▶ Documento fuente:
::::

Los consejos financieros de los grandes de la literatura

Se podría pensar que la literatura y las finanzas no tienen nada en común y que los números y las novelas atraviesan caminos distintos. Pero algunos libros lo podrían sorprender.

A través de las obras escritas hace varios siglos, los autores han podido inmortalizar el estilo de vida, la situación del mundo, los comportamientos y razonamientos que tenía la sociedad en determinado período. Pero algo que también puede incluirse es la visión de las finanzas y la economía de la época que inspiró a estos escritores.

Uno de ellos es Tolstoi. En su novela Ana Karenina, según explica una nota del portal web en español de The Wall Street Journal, tiene un trozo del libro dedicado a la negociación para la compra de algún artículo. En un momento, Tolstoi escribe que Oblonsky, un noble de Moscú, visita la finca Levin, quien anuncia que acaba de vender un terreno y a la vez pregunta si consiguió un buen precio. Levin le pregunta si contó los árboles, a lo que su amigo le dice que no.

En ese momento, Levin le asegura que su comprador sí lo hizo, es decir, sólo un tonto compra o vende algo sin conocer su verdadero valor. Si se pone a pensar, tal vez han sido varias las veces en que se ha sentado a negociar un auto o un departamento, sin conocer su valor real.

Charles Dickens dedicó sus páginas a contar las dificultades por las que pasó la clase baja en la Londres del siglo XIX. Uno de los más conocidos es Cuento de Navidad, en donde queda al descubierto la tacañería del señor Scrooge. Los psicólogos financieros Ted y Brad Klontz afirman que los tres fantasmas que se le aparecen son tres terapeutas, quienes le ayudan a ver sus errores y a cambiar su manera de usar (o no usar) el dinero para no sufrir en el futuro.

::::

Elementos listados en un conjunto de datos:
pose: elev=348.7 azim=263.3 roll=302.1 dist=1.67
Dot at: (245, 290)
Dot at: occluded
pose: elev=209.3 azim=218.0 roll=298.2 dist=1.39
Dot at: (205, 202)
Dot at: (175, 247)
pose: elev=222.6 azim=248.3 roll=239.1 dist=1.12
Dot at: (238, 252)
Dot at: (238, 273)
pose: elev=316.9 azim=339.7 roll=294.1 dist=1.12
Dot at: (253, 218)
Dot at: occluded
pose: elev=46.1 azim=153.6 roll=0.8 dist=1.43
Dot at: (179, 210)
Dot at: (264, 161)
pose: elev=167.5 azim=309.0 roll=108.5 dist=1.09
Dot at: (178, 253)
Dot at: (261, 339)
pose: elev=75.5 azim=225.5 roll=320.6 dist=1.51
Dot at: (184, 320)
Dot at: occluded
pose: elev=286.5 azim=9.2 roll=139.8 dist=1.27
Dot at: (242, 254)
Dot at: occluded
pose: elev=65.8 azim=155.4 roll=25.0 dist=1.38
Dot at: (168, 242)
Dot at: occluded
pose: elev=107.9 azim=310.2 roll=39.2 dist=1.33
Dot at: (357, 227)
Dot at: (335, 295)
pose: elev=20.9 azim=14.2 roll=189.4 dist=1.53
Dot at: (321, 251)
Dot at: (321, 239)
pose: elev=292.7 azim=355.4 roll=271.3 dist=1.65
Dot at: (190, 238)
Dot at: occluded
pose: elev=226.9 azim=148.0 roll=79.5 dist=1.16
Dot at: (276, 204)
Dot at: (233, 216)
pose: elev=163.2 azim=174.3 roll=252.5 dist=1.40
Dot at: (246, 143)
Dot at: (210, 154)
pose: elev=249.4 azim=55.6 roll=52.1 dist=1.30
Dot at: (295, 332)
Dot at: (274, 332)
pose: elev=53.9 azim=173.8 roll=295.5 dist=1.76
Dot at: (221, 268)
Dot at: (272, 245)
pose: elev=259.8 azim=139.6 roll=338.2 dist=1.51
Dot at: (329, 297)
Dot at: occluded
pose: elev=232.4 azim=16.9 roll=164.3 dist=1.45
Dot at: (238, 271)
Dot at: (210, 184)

::::

▶ Comprueba tu comprensión:
a) Según el artículo sobre literatura y finanzas, ¿qué son para los psicólogos Ted y Brad Klontz los tres fantasmas que se le aparecen a Scrooge?
b) Reproduce sin cambios, por favor, el fragmento del artículo sobre literatura y finanzas que va desde "A través de" hasta "dice que no.".

▶ Respuestas en orden:
a) Son tres terapeutas que le ayudan a ver sus errores y a cambiar su manera de usar (o no usar) el dinero.

b)
A través de las obras escritas hace varios siglos, los autores han podido inmortalizar el estilo de vida, la situación del mundo, los comportamientos y razonamientos que tenía la sociedad en determinado período. Pero algo que también puede incluirse es la visión de las finanzas y la economía de la época que inspiró a estos escritores.

Uno de ellos es Tolstoi. En su novela Ana Karenina, según explica una nota del portal web en español de The Wall Street Journal, tiene un trozo del libro dedicado a la negociación para la compra de algún artículo. En un momento, Tolstoi escribe que Oblonsky, un noble de Moscú, visita la finca Levin, quien anuncia que acaba de vender un terreno y a la vez pregunta si consiguió un buen precio. Levin le pregunta si contó los árboles, a lo que su amigo le dice que no.